WORK TO COMPLETE:
In the data below, which lines hold "depth"? Copy every one.

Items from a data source

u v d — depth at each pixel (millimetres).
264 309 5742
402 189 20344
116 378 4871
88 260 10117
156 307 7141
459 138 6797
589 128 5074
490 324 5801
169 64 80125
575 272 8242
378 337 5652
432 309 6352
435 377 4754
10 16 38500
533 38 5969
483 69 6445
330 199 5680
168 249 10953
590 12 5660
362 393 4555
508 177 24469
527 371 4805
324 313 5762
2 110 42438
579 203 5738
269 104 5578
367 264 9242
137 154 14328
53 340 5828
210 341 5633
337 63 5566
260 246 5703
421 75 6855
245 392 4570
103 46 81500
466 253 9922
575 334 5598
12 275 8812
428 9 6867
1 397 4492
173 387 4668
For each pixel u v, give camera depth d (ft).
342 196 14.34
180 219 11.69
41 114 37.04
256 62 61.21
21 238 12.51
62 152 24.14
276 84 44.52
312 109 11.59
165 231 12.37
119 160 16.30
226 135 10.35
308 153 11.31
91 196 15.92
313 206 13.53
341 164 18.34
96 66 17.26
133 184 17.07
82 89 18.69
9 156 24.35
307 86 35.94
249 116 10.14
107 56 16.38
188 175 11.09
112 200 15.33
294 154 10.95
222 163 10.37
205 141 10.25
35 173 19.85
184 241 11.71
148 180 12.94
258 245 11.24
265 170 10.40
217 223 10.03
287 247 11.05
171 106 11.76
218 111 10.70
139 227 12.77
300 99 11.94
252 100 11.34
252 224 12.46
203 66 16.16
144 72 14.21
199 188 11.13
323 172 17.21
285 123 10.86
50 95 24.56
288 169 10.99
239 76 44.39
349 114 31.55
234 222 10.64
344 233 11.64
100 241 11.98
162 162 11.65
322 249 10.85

SOLUTION:
u v d — depth at each pixel (millimetres).
For each pixel u v, give camera depth d (ft).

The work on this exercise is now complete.